The driver of a diesel-fuel tanker truck lost control of his rig Monday and wrecked in a remote spot on the Richardson Highway south of Paxson, spilling some 4,000 gallons of diesel fuel. And now, officials with a Fairbanks-based trucking company and the state are trying to figure out a way to remove contaminated material from the area while allowing traffic to pass through the narrow, winding stretch of roadway.
The state Department of Transportation’s Commercial Vehicle Enforcement office are investigating the wreck, which occurred at about 3:15 p.m. Monday around milepost 164 of the Richardson Highway, near Meiers Lake about 20 miles south of Paxson.
Alaska State Troopers say the 57-year-old Fairbanks man driving the double-tanker rig is OK and that no other vehicles were involved.
State Department of Environmental Conservation responders say the truck and tanks slid into the ditch, tearing a hole in the forward tank. DEC spokeswoman Ashley Adamczak says the tank holds 10,000 gallons, but that only about 4,000 gallons leaked onto ground. The 5,000-gallon secondary tank in tow did not leak. But Adamczak says responders have had a hard time working around that narrow, bumpy stretch of highway.
“What we’re trying to do is assess how much area has been impacted by the fuel,” she said, “and it’s particularly challenging in this area, due to the location of the spill and the impacted area in relationship to the roadway.”
DEC says the fuel leaked into an area about 5 feet wide by 170 feet long in the ditch off the northbound lane of the highway. Adamczak says that worries responders, because the roadbed sits lower than the surrounding terrain.
“One of our primary concerns for this response is the fuel that migrated under the roadway,” she said. “The spill occurred on the uphill side of the road. So, the likely migration pathway is both moving south along the roadway and moving west – under the road.”
Adamszak says that would make it difficult to remove contaminated material in the roadbed.

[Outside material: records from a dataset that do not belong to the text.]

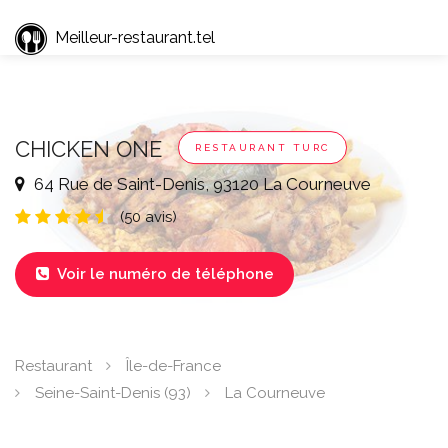
Meilleur-restaurant.tel
CHICKEN ONE
RESTAURANT TURC
64 Rue de Saint-Denis, 93120 La Courneuve
(50 avis)
Voir le numéro de téléphone

Restaurant
Île-de-France
Seine-Saint-Denis (93)
La Courneuve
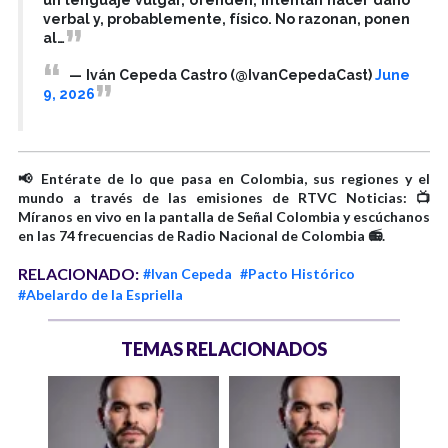
verbal y, probablemente, físico. No razonan, ponen
al…
— Iván Cepeda Castro (@IvanCepedaCast)
June
9, 2026
📢 Entérate de lo que pasa en Colombia, sus regiones y el
mundo a través de las emisiones de RTVC Noticias: 📺
Míranos en vivo en la pantalla de Señal Colombia y escúchanos
en las 74 frecuencias de Radio Nacional de Colombia 📻.
RELACIONADO:
#Ivan Cepeda
#Pacto Histórico
#Abelardo de la Espriella
TEMAS RELACIONADOS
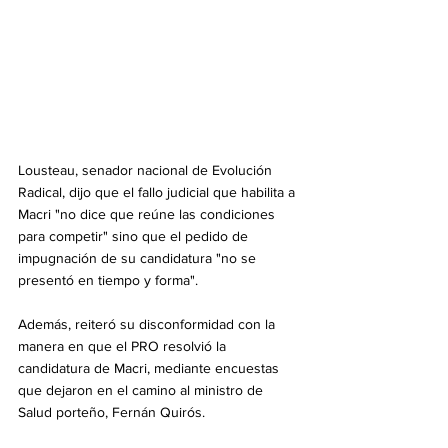
Lousteau, senador nacional de Evolución 
Radical, dijo que el fallo judicial que habilita a 
Macri "no dice que reúne las condiciones 
para competir" sino que el pedido de 
impugnación de su candidatura "no se 
presentó en tiempo y forma".
Además, reiteró su disconformidad con la 
manera en que el PRO resolvió la 
candidatura de Macri, mediante encuestas 
que dejaron en el camino al ministro de 
Salud porteño, Fernán Quirós.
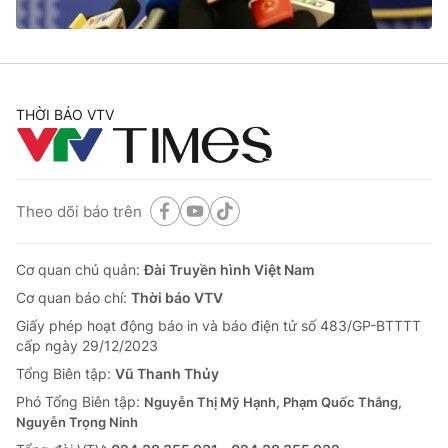
Cơ quan báo chí:
Thời báo VTV
Giấy phép hoạt động báo in và báo điện tử số 483/GP-BTTTT
cấp ngày 29/12/2023
Tổng Biên tập:
Vũ Thanh Thủy
THỜI BÁO VTV
Phó Tổng Biên tập:
Nguyễn Thị Mỹ Hạnh, Phạm Quốc Thắng,
Nguyễn Trọng Ninh
Tổng đài VTV:
024.38 355 931 - 024.38 355 932
Ðiện thoại Thời báo VTV:
024.66 897 897
Theo dõi báo trên
Email:
toasoan@vtv.vn
Liên hệ quảng cáo:
024-7300.7108
Cơ quan chủ quản:
Đài Truyền hình Việt Nam
Cơ quan báo chí:
Thời báo VTV
Giấy phép hoạt động báo in và báo điện tử số 483/GP-BTTTT
cấp ngày 29/12/2023
Tổng Biên tập:
Vũ Thanh Thủy
Phó Tổng Biên tập:
Nguyễn Thị Mỹ Hạnh, Phạm Quốc Thắng,
Nguyễn Trọng Ninh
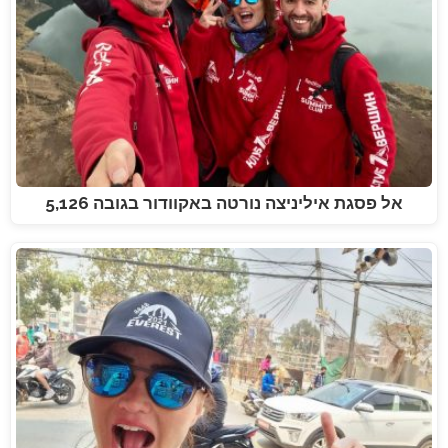
אל פסגת איליניצה נורטה באקוודור בגובה 5,126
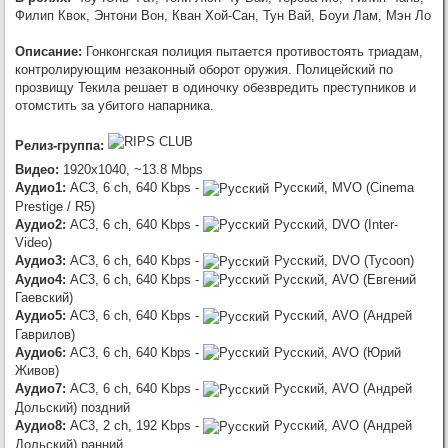
Unicorn (2011) [USA Transfer] BDRip 1080p [HEVC] 10 bit от -Star-Lord-
Филип Квок, Энтони Вон, Кван Хой-Сан, Тун Вай, Боуи Лам, Мэн Ло
(RG RIPS CLUB)
:
OldGamer
, omg, надеюсь всё
Werwolf2517
7/23/2026, 9:04:21 PM
Описание:
Гонконгская полиция пытается противостоять триадам,
обойдётся лёгким испугом.. готов оказать посильную помощь, в
контролирующим незаконный оборот оружия. Полицейский по
сервачках понимаю, работа такая.
прозвищу Текила решает в одиночку обезвредить преступников и
:
хз, настроения и желания нет от
OldGamer
7/23/2026, 5:06:04 PM
отомстить за убитого напарника.
слова совсем
:
отвал NAS, возможно капитально,
OldGamer
7/23/2026, 5:05:32 PM
Релиз-группа:
раздач нет, через пару недель посмотрю, может всё грустно и
Видео:
1920x1040, ~13.8 Mbps
раздач больше не будет
Аудио1:
AC3, 6 ch, 640 Kbps -
Русский, MVO (Cinema
Prestige / R5)
Аудио2:
AC3, 6 ch, 640 Kbps -
Русский, DVO (Inter-
Video)
Аудио3:
AC3, 6 ch, 640 Kbps -
Русский, DVO (Tycoon)
Аудио4:
AC3, 6 ch, 640 Kbps -
Русский, AVO (Евгений
Гаевский)
Аудио5:
AC3, 6 ch, 640 Kbps -
Русский, AVO (Андрей
Гаврилов)
Аудио6:
AC3, 6 ch, 640 Kbps -
Русский, AVO (Юрий
Живов)
Аудио7:
AC3, 6 ch, 640 Kbps -
Русский, AVO (Андрей
Дольский) поздний
Аудио8:
AC3, 2 ch, 192 Kbps -
Русский, AVO (Андрей
Дольский) ранний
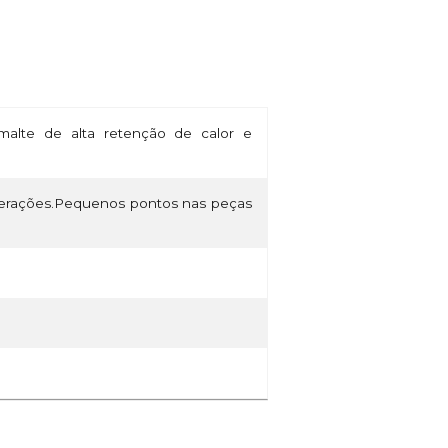
alte de alta retenção de calor e
lterações.Pequenos pontos nas peças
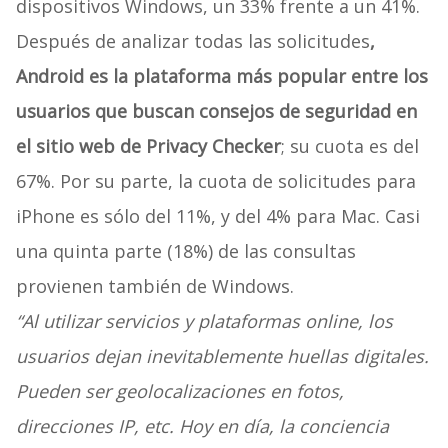
dispositivos Windows, un 33% frente a un 41%.
Después de analizar todas las solicitudes
,
Android es la plataforma más popular entre los
usuarios que buscan consejos de seguridad en
el sitio web de Privacy Checker
; su cuota es del
67%. Por su parte, la cuota de solicitudes para
iPhone es sólo del 11%, y del 4% para Mac. Casi
una quinta parte (18%) de las consultas
provienen también de Windows.
“Al utilizar servicios y plataformas online, los
usuarios dejan inevitablemente huellas digitales.
Pueden ser geolocalizaciones en fotos,
direcciones IP, etc. Hoy en día, la conciencia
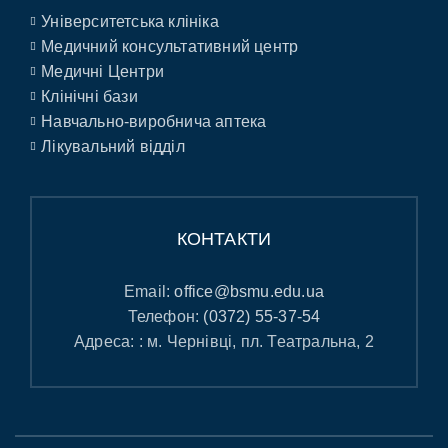
Університетська клініка
Медичний консультативний центр
Медичні Центри
Клінічні бази
Навчально-виробнича аптека
Лікувальний відділ
КОНТАКТИ
Email:
office@bsmu.edu.ua
Телефон:
(0372) 55-37-54
Адреса: : м. Чернівці, пл. Театральна, 2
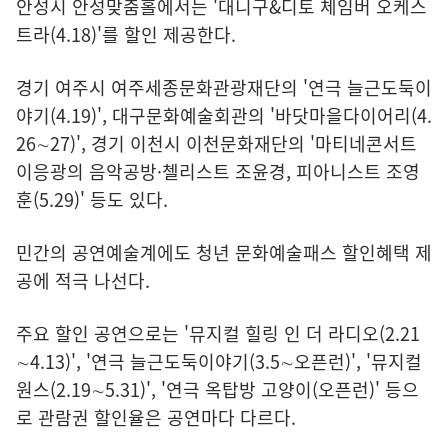
안성시 안성맞춤홀에서는 '대니구&디토 체임버 오케스
트라(4.18)'를 할인 제공한다.
경기 여주시 여주세종문화관광재단의 '연극 늘근도둑이
야기(4.19)', 대구문화예술회관의 '바닷마을다이어리(4.
26∼27)', 경기 이천시 이천문화재단의 '마티네콘서트
이응광의 음악공방·첼리스트 조윤경, 피아니스트 조영
훈(5.29)' 등도 있다.
민간의 공연예술계에도 청년 문화예술패스 할인혜택 제
공에 적극 나선다.
주요 할인 공연으로는 '뮤지컬 힐링 인 더 라디오(2.21
∼4.13)', '연극 늘근도둑이야기(3.5∼오픈런)', '뮤지컬
원스(2.19∼5.31)', '연극 옥탑방 고양이(오픈런)' 등으
로 관람권 할인율은 공연마다 다르다.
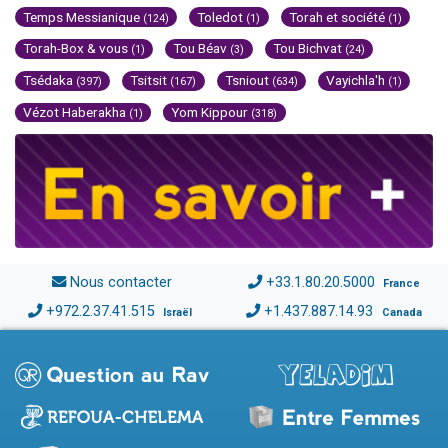
Temps Messianique
Toledot
Torah et société
(124)
(1)
(1)
Torah-Box & vous
Tou Béav
Tou Bichvat
(1)
(3)
(24)
Tsédaka
Tsitsit
Tsniout
Vayichla'h
(397)
(167)
(634)
(1)
Vézot Haberakha
Yom Kippour
(1)
(318)
Nous contacter
+33.1.80.20.5000
France
+972.2.37.41.515
+1.437.887.14.93
Israël
Canada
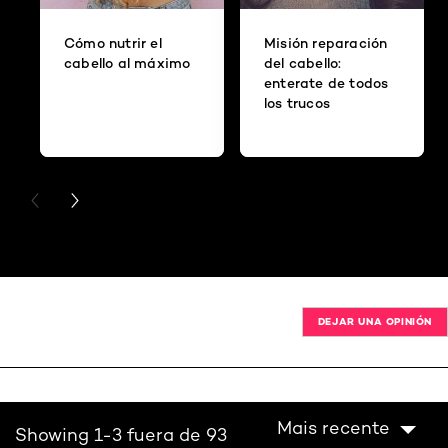
Cómo nutrir el
Misión reparación
cabello al máximo
del cabello:
enterate de todos
los trucos
PREVIOUS CARD
NEXT CARD
DEJAR UNA OPINIÓN
Mais recente
Showing 1-3 fuera de 93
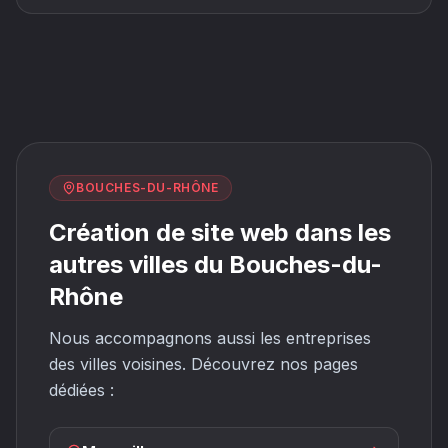
BOUCHES-DU-RHÔNE
Création de site web dans les
autres villes du Bouches-du-
Rhône
Nous accompagnons aussi les entreprises
des villes voisines. Découvrez nos pages
dédiées :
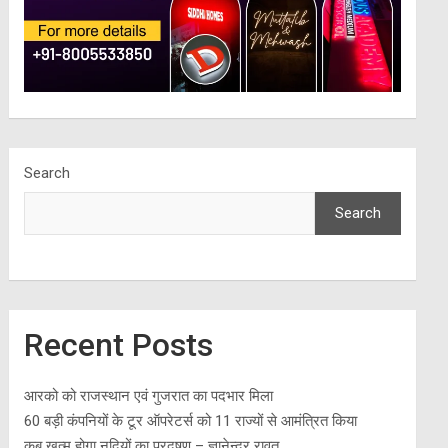
Search
Search
Recent Posts
आरको को राजस्थान एवं गुजरात का पदभार मिला
60 बड़ी कंपनियों के टूर ऑपरेटर्स को 11 राज्यों से आमंत्रित किया
कब खत्म होगा नदियों का प्रदूषण – ज्ञानेन्द्र रावत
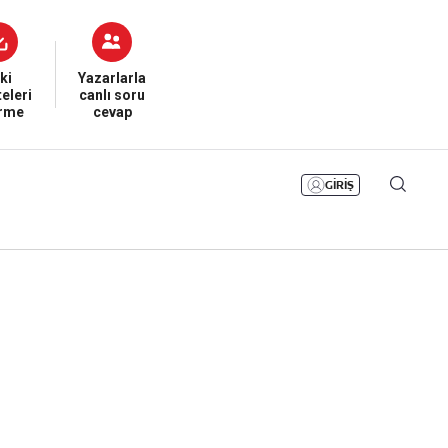
Bizim Sayfa
Namaz Vakitleri
Sesli Yayınlar
ki
Yazarlarla
eleri
canlı soru
irme
cevap
GİRİŞ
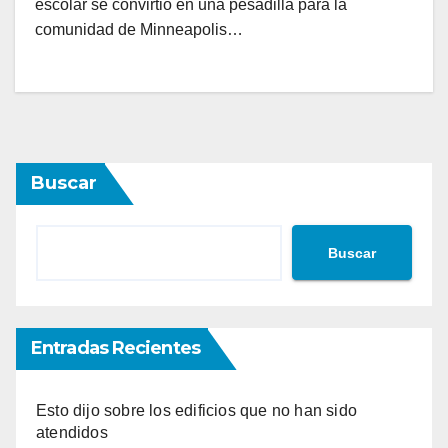
escolar se convirtió en una pesadilla para la
comunidad de Minneapolis…
Buscar
Buscar
Entradas Recientes
Esto dijo sobre los edificios que no han sido
atendidos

“We can’t just dig a hole in the middle of the road and look for fuel there and start digging it out,” she said.
DEC responders say Colville Transport, the Fairbanks-based company operating the tanker, and its cleanup contractor have removed fuel left standing on the surface. And Adamszak says the wrecked truck has been taken back to Fairbanks. And she says responders are now trying to figure out how to bring in heavy equipment to excavate contaminated snow, soil, vegetation and gravel.
“There isn’t a pullout or another driveway or something relatively close to be used as a staging area,” she said. “So that is also going to create a challenge in just getting the equipment into the area.”
Adamszak says responders now plan to begin intermittently closing one or both lanes of the highway, perhaps as early as today to enable the equipment to operate.
Transportation Department spokeswoman Meadow Bailey says her agency is working with DEC on a traffic-control plan that would include intermittent lane closures. Bailey says motorists should check the department’s online highway-traffic information site, 511.alaska.gov, if they’re headed south on the Richardson over the next few days.